I am working on a an air duct into which air is pushed by fan positioned at the duct inlet.
I'm using " Pressure-jump" to model the fan using the "Static Pressure Fan curve form the manufacturer"
The Pressure jump box allows to define the pressure jump as a function of the " LOCAL normal velocity " as is stated in FLUENT manual here :
http://www.arc.vt.edu/ansys_help/flu...ec_bc_fan.html

However, I want to use the Mass-weighted average velocity at the fan face for calculating the pressure jump.
This is also specified in fluent in section -
"6.3.18.1.1. Modeling the Pressure Rise Across the Fan"
as - "You can, optionally, use the mass-averaged velocity normal to the fan to determine a single pressure-jump value for all faces in the fan zone."
However, I have searched everything and I couldn't find anything related to how to get Mass weighted average velocity at the fan face to calculate the pressure jump.
Anybody please help !
Its Urgent :confused: :confused: :(
The "INTAKE-FAN" boundary condition in FLUENT uses

Also, The pressure jump stated in FLUENT is the total pressure jump or the static pressure jump due to the FAN???

:( for no reply here...
I have figured it out myself though ! :)

Conclusion:
Mass weighted average values for the "polynomial fan curve inputs" can't be used directly ! one has to find the mass weighted normal velocity at the fan in face and input the corresponding Pressure jump (constant) into fluent!
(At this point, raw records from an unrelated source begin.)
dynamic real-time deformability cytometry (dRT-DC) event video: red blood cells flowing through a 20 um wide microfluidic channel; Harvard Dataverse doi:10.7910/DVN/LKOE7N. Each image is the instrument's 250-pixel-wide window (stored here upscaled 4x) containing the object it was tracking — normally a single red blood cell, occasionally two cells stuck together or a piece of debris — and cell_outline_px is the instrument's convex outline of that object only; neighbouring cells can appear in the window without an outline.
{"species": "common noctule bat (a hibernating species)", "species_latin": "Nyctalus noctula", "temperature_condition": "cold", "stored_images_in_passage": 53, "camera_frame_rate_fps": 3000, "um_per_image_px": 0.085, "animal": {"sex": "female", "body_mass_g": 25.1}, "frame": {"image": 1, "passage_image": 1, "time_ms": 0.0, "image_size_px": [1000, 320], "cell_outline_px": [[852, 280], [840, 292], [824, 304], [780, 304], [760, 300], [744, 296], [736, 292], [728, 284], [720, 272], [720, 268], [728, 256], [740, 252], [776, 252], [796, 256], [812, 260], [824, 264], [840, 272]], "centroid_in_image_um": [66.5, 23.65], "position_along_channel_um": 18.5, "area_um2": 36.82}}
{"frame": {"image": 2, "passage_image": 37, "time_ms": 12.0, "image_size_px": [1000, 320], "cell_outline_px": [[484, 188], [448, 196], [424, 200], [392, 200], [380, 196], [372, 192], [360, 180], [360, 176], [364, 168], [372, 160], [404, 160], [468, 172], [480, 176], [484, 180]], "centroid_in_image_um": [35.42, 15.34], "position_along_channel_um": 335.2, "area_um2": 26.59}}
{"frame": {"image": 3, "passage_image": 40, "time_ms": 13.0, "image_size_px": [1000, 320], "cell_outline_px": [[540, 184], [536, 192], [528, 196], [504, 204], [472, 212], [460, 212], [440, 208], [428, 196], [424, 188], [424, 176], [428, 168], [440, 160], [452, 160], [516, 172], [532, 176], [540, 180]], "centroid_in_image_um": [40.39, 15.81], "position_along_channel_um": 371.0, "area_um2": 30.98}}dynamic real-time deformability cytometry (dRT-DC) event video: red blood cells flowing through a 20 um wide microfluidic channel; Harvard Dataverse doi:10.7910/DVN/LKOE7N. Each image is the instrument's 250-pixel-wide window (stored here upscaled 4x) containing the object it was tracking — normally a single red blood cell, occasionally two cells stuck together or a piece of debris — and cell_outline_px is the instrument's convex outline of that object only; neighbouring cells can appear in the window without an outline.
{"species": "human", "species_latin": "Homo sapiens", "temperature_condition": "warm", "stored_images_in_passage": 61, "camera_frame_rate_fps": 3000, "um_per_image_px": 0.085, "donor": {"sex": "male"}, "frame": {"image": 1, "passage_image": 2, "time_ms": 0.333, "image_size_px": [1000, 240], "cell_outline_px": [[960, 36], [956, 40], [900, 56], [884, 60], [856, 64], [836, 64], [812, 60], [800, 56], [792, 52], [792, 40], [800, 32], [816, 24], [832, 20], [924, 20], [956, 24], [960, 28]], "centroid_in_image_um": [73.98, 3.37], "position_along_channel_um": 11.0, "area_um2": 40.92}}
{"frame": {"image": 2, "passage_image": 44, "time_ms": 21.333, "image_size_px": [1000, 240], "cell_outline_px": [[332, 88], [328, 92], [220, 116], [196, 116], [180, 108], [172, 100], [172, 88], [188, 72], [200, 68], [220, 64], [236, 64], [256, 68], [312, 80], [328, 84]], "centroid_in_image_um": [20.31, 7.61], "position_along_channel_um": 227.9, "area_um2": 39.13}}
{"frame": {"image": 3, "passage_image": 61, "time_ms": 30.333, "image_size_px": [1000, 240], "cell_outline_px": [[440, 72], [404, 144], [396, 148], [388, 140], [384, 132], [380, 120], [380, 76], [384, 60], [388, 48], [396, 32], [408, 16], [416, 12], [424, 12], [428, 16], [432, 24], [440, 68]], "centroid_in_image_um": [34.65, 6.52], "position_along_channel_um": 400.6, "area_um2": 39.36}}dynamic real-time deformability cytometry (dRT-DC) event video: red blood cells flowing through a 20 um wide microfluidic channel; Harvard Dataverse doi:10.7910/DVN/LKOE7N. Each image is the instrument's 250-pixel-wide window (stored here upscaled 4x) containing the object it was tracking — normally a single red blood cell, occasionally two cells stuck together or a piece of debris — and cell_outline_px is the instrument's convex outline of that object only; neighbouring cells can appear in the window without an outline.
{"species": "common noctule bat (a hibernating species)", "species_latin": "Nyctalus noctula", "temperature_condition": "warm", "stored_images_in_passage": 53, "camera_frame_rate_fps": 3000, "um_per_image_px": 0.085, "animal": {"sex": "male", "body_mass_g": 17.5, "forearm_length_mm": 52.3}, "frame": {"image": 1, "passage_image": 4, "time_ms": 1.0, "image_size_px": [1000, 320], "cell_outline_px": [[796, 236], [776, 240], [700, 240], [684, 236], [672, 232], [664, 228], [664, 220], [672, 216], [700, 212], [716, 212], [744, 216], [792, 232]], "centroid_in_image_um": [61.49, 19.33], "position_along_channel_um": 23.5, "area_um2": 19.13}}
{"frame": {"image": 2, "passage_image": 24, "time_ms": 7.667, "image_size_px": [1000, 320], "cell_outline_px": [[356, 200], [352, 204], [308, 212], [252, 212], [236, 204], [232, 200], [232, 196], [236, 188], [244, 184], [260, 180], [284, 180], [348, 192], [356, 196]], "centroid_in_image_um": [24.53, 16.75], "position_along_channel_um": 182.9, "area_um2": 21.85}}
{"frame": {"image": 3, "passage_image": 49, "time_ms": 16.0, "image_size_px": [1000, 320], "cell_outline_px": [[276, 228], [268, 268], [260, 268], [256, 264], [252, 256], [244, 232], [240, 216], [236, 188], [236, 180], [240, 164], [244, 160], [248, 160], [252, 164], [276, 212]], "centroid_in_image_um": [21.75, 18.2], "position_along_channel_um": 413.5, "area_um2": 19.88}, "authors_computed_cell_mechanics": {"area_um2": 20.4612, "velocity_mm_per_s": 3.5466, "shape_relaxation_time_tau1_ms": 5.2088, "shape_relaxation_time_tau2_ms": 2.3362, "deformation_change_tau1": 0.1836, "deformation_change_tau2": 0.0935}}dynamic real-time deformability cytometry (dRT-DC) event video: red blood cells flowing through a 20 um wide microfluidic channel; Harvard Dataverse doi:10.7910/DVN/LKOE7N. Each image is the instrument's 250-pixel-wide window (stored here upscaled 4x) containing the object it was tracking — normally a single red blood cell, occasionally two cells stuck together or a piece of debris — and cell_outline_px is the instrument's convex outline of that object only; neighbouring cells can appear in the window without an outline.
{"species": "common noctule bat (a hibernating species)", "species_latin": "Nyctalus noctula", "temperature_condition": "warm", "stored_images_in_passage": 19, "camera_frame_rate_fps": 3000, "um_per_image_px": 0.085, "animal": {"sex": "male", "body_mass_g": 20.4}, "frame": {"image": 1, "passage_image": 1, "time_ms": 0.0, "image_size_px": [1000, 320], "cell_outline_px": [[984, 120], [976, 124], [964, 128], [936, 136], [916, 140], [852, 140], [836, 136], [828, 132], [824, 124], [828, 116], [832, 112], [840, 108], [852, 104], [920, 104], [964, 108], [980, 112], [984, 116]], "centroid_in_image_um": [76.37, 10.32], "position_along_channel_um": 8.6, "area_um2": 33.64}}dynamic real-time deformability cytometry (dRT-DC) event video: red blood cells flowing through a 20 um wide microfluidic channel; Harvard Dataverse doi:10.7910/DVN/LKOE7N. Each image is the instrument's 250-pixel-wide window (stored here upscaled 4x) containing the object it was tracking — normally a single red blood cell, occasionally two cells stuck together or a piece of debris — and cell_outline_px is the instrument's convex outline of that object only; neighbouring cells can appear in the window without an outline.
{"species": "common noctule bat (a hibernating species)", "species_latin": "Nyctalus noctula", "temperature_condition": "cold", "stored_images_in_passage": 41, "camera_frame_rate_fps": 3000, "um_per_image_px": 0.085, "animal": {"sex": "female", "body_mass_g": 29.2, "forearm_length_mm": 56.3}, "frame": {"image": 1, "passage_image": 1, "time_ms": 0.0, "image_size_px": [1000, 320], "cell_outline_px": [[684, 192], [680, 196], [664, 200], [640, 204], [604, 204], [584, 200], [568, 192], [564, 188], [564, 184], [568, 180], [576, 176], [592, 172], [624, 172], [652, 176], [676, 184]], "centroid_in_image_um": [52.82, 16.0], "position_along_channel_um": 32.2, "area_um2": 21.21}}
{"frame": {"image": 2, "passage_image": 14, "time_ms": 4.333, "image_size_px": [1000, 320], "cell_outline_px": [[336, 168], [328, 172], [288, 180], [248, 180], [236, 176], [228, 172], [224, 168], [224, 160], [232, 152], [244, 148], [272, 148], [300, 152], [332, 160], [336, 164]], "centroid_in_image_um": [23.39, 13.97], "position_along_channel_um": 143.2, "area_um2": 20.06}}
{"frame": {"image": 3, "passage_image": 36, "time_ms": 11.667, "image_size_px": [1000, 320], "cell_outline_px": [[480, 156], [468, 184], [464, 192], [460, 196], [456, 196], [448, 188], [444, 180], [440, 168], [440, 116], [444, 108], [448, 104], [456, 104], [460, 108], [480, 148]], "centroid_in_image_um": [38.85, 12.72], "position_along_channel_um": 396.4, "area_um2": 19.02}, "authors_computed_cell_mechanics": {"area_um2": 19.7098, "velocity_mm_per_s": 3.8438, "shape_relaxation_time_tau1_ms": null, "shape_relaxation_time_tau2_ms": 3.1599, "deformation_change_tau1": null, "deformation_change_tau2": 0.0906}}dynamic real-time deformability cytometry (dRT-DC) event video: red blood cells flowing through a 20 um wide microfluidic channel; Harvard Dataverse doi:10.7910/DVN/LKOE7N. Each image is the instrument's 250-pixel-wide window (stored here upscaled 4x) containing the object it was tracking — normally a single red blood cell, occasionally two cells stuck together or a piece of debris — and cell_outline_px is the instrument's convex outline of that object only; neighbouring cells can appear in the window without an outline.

For using fan-curve to give sensible results refer to the following link!
http://www.eureka.im/307.html

I have a similar question as well.
I am simulating a radiator, which is cooled by a 120 mm X 120 mm fan (example).

Since we are interested in the vortex effect for a radiator, the radiator is divided into hundreds of cell and only one small cell is defined in Fluent.

My question is, what to choose the fan's boundary condition correctly?

The pressure jump of fan is known. It looks like this Polynomial profile can not be applied directly at the fan Inlet of a single cell. Otherwise, the model becomes a while fan blows into a small cell of radiator.
For a single cell, a fixed fan speed might be more appropriate.

So, I could assume an operating point of the fan and choose a fixed fan speed at the inlet of the small cell.
If air's inlet speed is fixed, the fan's operating point will not be considered due to the pressure drop of vortex's geometry.

How can I simulate fan's operating point according to vortex's geometry? Probably, a full size of radiator is needed, but the model size will be huge.